::: Source extract :::
Re: [Intel-gfx] [RFC PATCH 0/4] Add support for DRM cgroup memory accounting.

2023-05-10 Thread Tejun Heo
Hello,

On Wed, May 10, 2023 at 04:59:01PM +0200, Maarten Lankhorst wrote:
> The misc controller is not granular enough. A single computer may have any 
> number of
> graphics cards, some of them with multiple regions of vram inside a single 
> card.

Extending the misc controller to support dynamic keys shouldn't be that
difficult.

...
> In the next version, I will move all the code for handling the resource limit 
> to
> TTM's eviction layer, because otherwise it cannot handle the resource limit 
> correctly.
> 
> The effect of moving the code to TTM, is that it will make the code even more 
> generic
> for drivers that have vram and use TTM. When using TTM, you only have to 
> describe your
> VRAM, update some fields in the TTM manager and (un)register your device with 
> the
> cgroup handler on (un)load. It's quite trivial to add vram accounting to 
> amdgpu and
> nouveau. [2]
> 
> If you want to add a knob for scheduling weight for a process, it makes sense 
> to
> also add resource usage as a knob, otherwise the effect of that knob is very
> limited. So even for Tvrtko's original proposed usecase, it would make sense.

It does make sense but unlike Tvrtko's scheduling weights what's being
proposed doesn't seem to encapsulate GPU memory resource in a generic enough
manner at least to my untrained eyes. ie. w/ drm.weight, I don't need any
specific knoweldge of how a specific GPU operates to say "this guy should
get 2x processing power over that guy". This more or less holds for other
major resources including CPU, memory and IO. What you're proposing seems a
lot more tied to hardware details and users would have to know a lot more
about how memory is configured on that particular GPU.

Now, if this is inherent to how all, or at least most, GPUs operate, sure,
but otherwise let's start small in terms of interface and not take up space
which should be for something universal. If this turns out to be the way,
expanding to take up the generic interface space isn't difficult.

I don't know GPU space so please educate me where I'm wrong.

Thanks.

-- 
tejun


Re: [Intel-gfx] [RFC PATCH 0/4] Add support for DRM cgroup memory accounting.

2023-05-05 Thread Tejun Heo
Hello,

On Wed, May 03, 2023 at 10:34:56AM +0200, Maarten Lankhorst wrote:
> RFC as I'm looking for comments.
:::
Questions on the material:
1 – Answer these questions about the DRM cgroup memory accounting thread:
(a) Where does Maarten Lankhorst say the resource-limit code will move in the next version?
(b) Which two drivers does he call quite trivial to add vram accounting to?
(c) On what date is the second message in the thread dated?
2 – Please write a continuation of the DRM cgroup memory accounting thread, beginning after its final line.
The data after this text is separate material.
::: Dataset extract :::
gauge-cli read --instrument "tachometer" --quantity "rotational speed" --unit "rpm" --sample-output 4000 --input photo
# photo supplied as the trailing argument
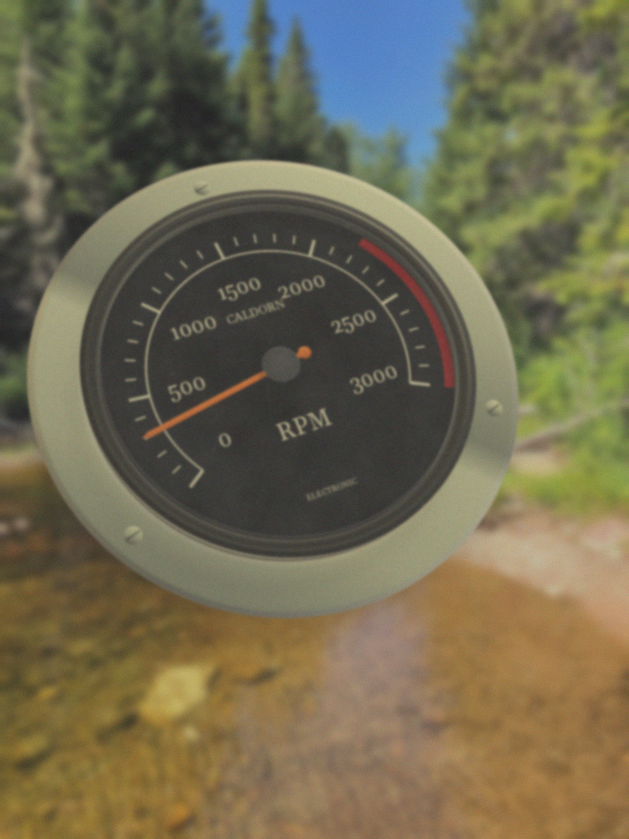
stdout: 300
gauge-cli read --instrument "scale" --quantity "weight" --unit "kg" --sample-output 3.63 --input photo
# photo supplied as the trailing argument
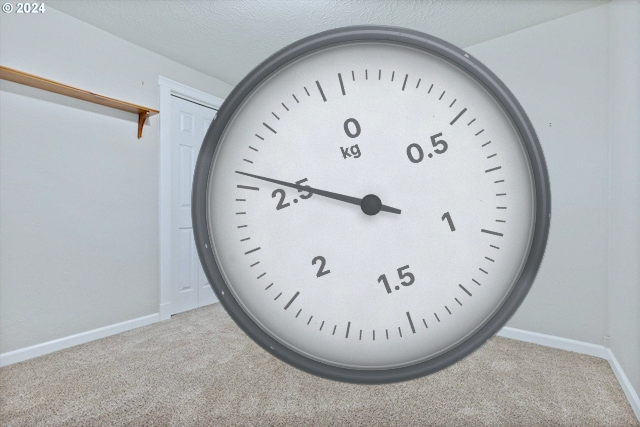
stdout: 2.55
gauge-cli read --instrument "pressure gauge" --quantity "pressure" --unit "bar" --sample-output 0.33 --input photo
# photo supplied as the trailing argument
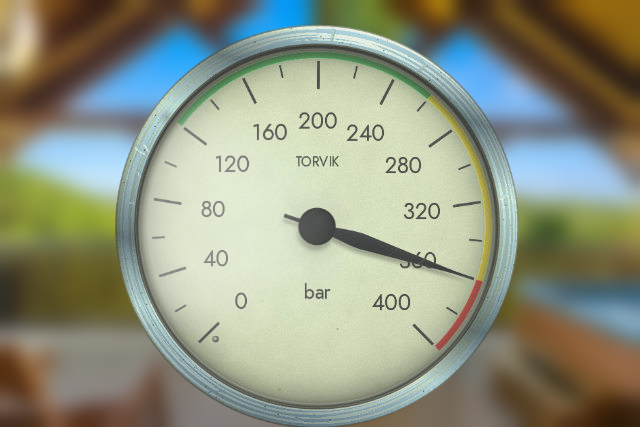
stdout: 360
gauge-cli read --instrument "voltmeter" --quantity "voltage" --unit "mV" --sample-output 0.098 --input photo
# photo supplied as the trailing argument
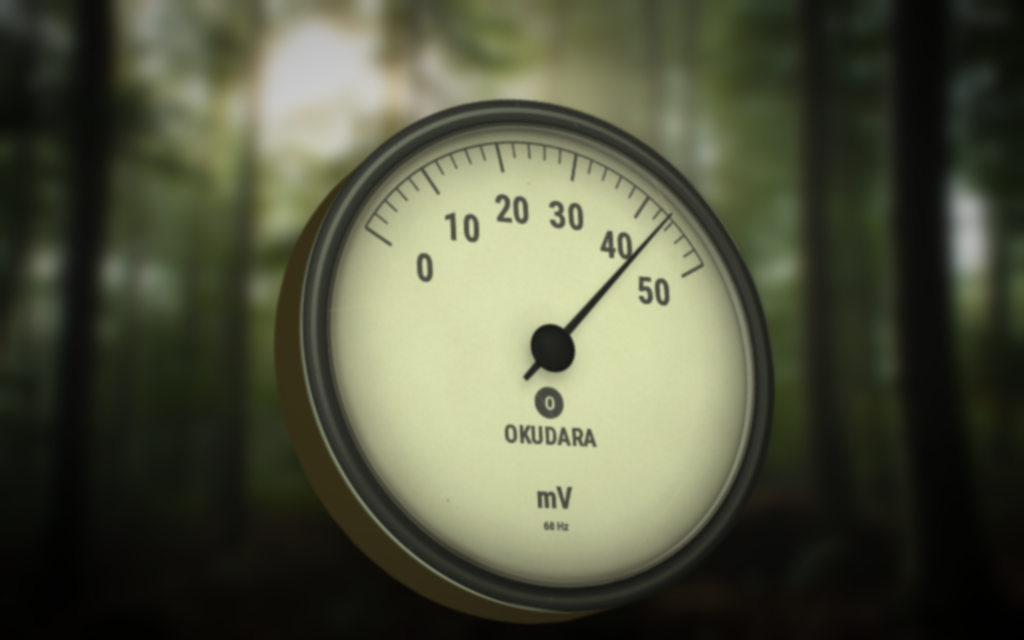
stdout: 43
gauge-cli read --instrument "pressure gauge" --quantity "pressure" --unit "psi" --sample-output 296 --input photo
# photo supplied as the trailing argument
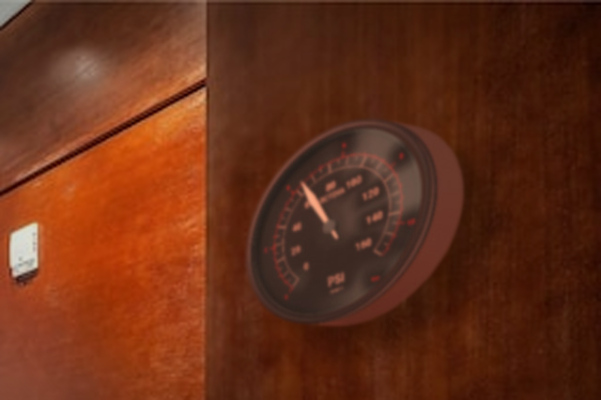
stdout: 65
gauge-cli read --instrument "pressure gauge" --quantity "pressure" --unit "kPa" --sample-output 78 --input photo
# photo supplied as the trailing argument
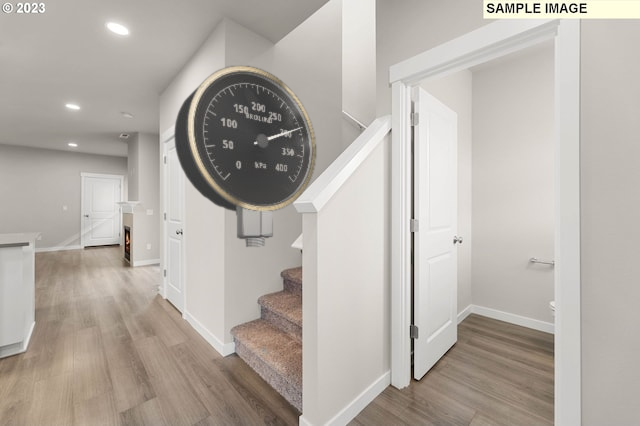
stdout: 300
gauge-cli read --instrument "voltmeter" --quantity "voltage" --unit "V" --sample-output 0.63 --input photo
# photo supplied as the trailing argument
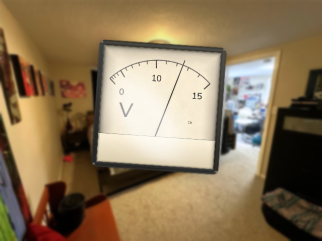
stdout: 12.5
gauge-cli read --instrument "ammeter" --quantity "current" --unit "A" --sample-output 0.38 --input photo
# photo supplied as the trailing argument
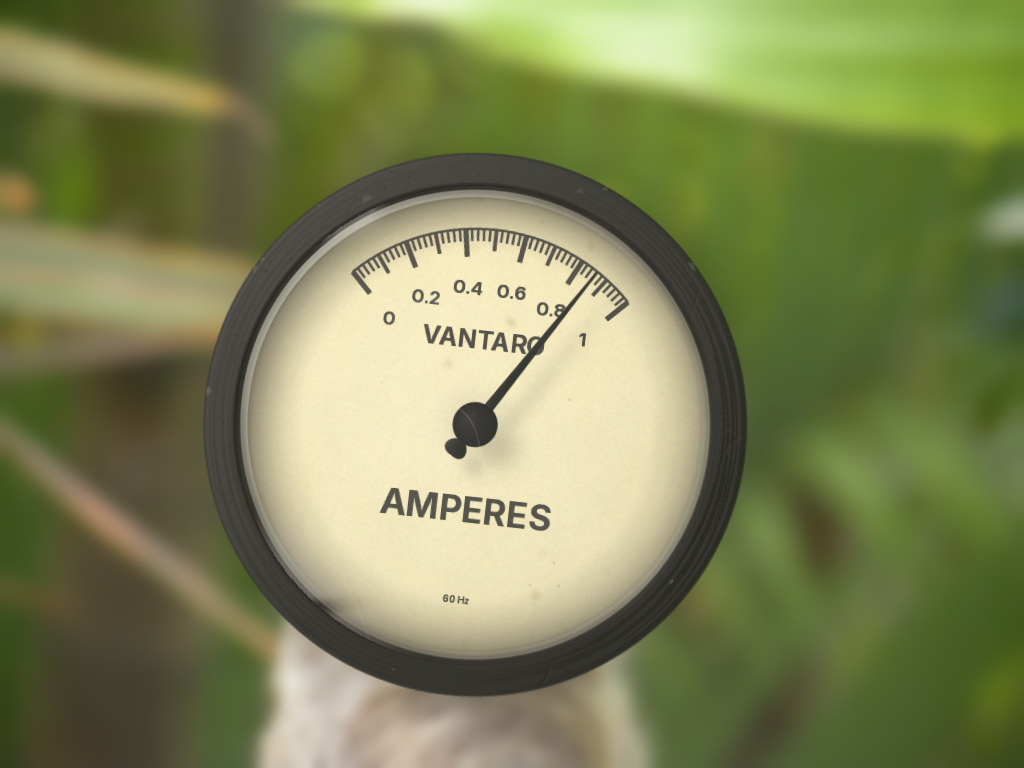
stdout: 0.86
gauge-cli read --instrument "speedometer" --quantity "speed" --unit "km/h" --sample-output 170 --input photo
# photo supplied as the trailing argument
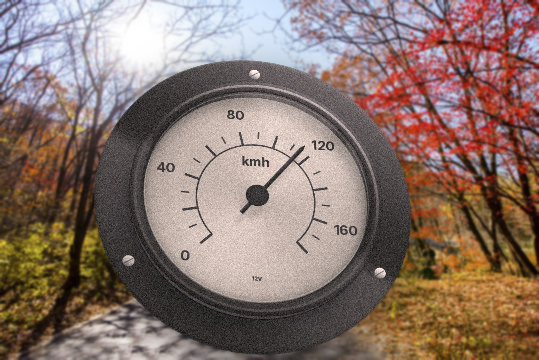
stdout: 115
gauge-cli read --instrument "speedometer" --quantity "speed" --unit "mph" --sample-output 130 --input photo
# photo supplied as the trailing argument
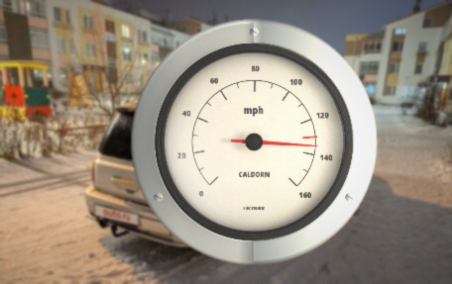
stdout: 135
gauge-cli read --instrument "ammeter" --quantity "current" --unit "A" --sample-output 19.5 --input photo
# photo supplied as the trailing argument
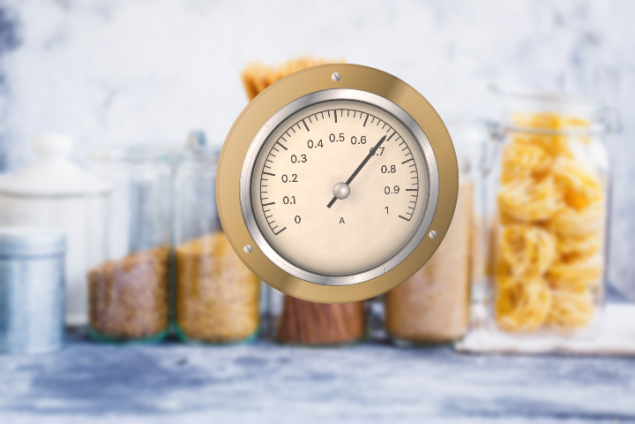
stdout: 0.68
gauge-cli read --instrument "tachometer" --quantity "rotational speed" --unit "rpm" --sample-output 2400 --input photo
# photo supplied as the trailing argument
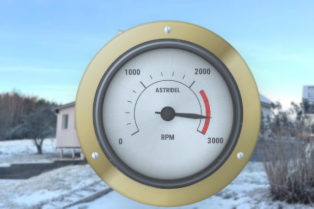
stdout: 2700
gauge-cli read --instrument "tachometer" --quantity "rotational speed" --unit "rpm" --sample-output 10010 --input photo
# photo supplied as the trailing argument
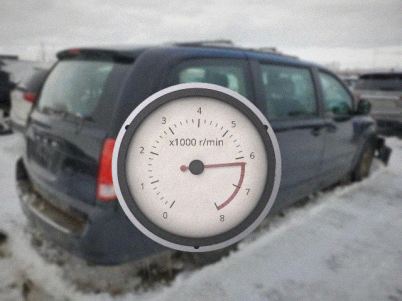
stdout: 6200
:::
Results for each task:
1 –
(a) To TTM's eviction layer.
(b) amdgpu and nouveau.
(c) 2023-05-05.

2 –
> 
> For long running compute, it can be beneficial to partition the GPU memory
> between cgroups, so each cgroup can use its maximum amount of memory without
> interfering with other scheduled jobs. Done properly, this can alleviate the
> need for eviction, which might result in a job being terminated if the GPU
> doesn't support mid-thread preemption or recoverable page faults.
> 
> This is done by adding a bunch of knobs to cgroup:
> drm.capacity: Shows maximum capacity of each resource region.
> drm.max: Display or limit max amount of memory.
> drm.current: Current amount of memory in use.
> 
> TTM has not been made cgroup aware yet, so instead of evicting from
> the current cgroup to stay within the cgroup limits, it simply returns
> the error -ENOSPC to userspace.
> 
> I've used Tvrtko's cgroup controller series as a base, but it implemented
> scheduling weight, not memory accounting, so I only ended up keeping the
> base patch.
> 
> Xe is not upstream yet, so the driver specific patch will only apply on
> https://gitlab.freedesktop.org/drm/xe/kernel

Some high-level feedbacks.

* There have been multiple attempts at this but the track record is kinda
  poor. People don't seem to agree what should constitute DRM memory and how
  they should be accounted / controlled.

* I like Tvrtko's scheduling patchset because it exposes a generic interface
  which makes sense regardless of hardware details and then each driver can
  implement the configured control in whatever way they can. However, even
  for that, there doesn't seem much buy-in from other drivers.

* This proposal seems narrowly scoped trying to solve a specific problem
  which may not translate to different hardware configurations. Please let
  me know if I got that wrong, but if that's the case, I think a better and
  easier approach might be just being a part of the misc controller. That
  doesn't require much extra code and should be able to provide everything
  necessary for statically limiting specific resources.

Thanks.

-- 
tejun


Re: [Intel-gfx] [RFC v4 00/10] DRM scheduling cgroup controller

2023-03-24 Thread Tejun Heo
Hello, Tvrtko.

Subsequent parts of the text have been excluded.